**TEXT SHOWN:**
◇ ◇ ◇ ◇

Learning how to make and use SuperPlots

In [9]:

# Let's import the packages we will need

import pandas as pd # essential to handle table objects (dataframes)
from matplotlib import pyplot as plt # one of the most important libraries to create scientific visualization in Python
import matplotlib.ticker as ticker # utility import to change ticks frequency on an axis
import seaborn as sns # great package built on matplotlib to create grouped-data plots
from scipy.stats import ttest_rel, ttest_ind # calculate t-test between related and independent samples in Python

# Aesthetics
plt.rcParams["font.family"] = "serif" # use Serif style as default font

In [10]:

# Read data from original publication
# find it here https://doi.org/10.1083/jcb.202001064
df = pd.read_csv('../data/jcb_202001064_datas1.txt')

In [11]:

# I divided each subplot into its own function to avoid overcrowding and allow for modularity
# I called each plot with its 'judgement' name in the original publication

def create_nope_plot(df, ax):

    # Get 'wrong' p-value pretending Control and Drug treatments are independent samples with N=300
    bad_pvalue = ttest_ind(
            df.loc[lambda df_: df_.Treatment == 'Control']['Speed'], # all speed values for Control
            df.loc[lambda df_: df_.Treatment == 'Drug']['Speed'] # all speed values for Drug
        ).pvalue

    # Create plot
    sns.barplot( # a simple barplot with errorbars grouping all the samples together
        data=df, x='Treatment', y='Speed',
        color='gray', edgecolor='black', lw=1.5,
        capsize=.4, err_kws={"color": "black", "linewidth": 1.5},
        ax=ax
    )

    # Plot adjustments
    ax.set_xlim(-0.5, 1.5)
    ax.set_ylim(0,60)
    ax.yaxis.set_major_locator(ticker.MultipleLocator(20))
    ax.set_ylabel(r'Speed ($\mu$m/min)')
    x1, x2 = 0, 1
    y, h = df['Speed'].max() + 2, 2
    ax.plot([x1, x1, x2, x2], [y, y+h, y+h, y], lw=1.5, c='black')
    ax.text((x1+x2)*.5, y+h*2, "P = {:.17f}".format(bad_pvalue), ha='center', va='bottom')
    ax.set_facecolor('#F0F0F7')
    sns.despine()

◇ ◇ ◇ ◇

**INPUT MATERIAL:**
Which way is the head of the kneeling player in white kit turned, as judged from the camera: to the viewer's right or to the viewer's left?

◇ ◇ ◇ ◇

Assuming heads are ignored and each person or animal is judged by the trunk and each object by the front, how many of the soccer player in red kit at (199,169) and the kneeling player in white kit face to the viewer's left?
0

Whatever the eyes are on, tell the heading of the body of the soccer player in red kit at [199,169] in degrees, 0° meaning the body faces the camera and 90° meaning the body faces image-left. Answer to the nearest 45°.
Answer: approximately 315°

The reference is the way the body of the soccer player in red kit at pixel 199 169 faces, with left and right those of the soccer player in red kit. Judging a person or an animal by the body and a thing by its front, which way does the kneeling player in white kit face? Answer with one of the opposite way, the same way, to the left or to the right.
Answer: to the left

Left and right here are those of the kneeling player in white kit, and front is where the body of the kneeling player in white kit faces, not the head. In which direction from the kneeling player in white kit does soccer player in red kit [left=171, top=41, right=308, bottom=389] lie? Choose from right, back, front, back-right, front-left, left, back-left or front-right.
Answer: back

◇ ◇ ◇ ◇

**WHAT TO WORK ON:**
**1.** Condense the comment paragraph in the SuperPlots text that begins "I divided each subplot into its own function", keeping its main facts.
**2.** List every line of the records that contains the word "animal". Case counts.

**TASK-BY-TASK RESULTS:**
**1.** Each subplot has its own function, which prevents overcrowding and keeps the code modular. Each plot is named after its "judgement" name in the original publication.

**2.**
Assuming heads are ignored and each person or animal is judged by the trunk and each object by the front, how many of the soccer player in red kit at (199,169) and the kneeling player in white kit face to the viewer's left?
The reference is the way the body of the soccer player in red kit at pixel 199 169 faces, with left and right those of the soccer player in red kit. Judging a person or an animal by the body and a thing by its front, which way does the kneeling player in white kit face? Answer with one of the opposite way, the same way, to the left or to the right.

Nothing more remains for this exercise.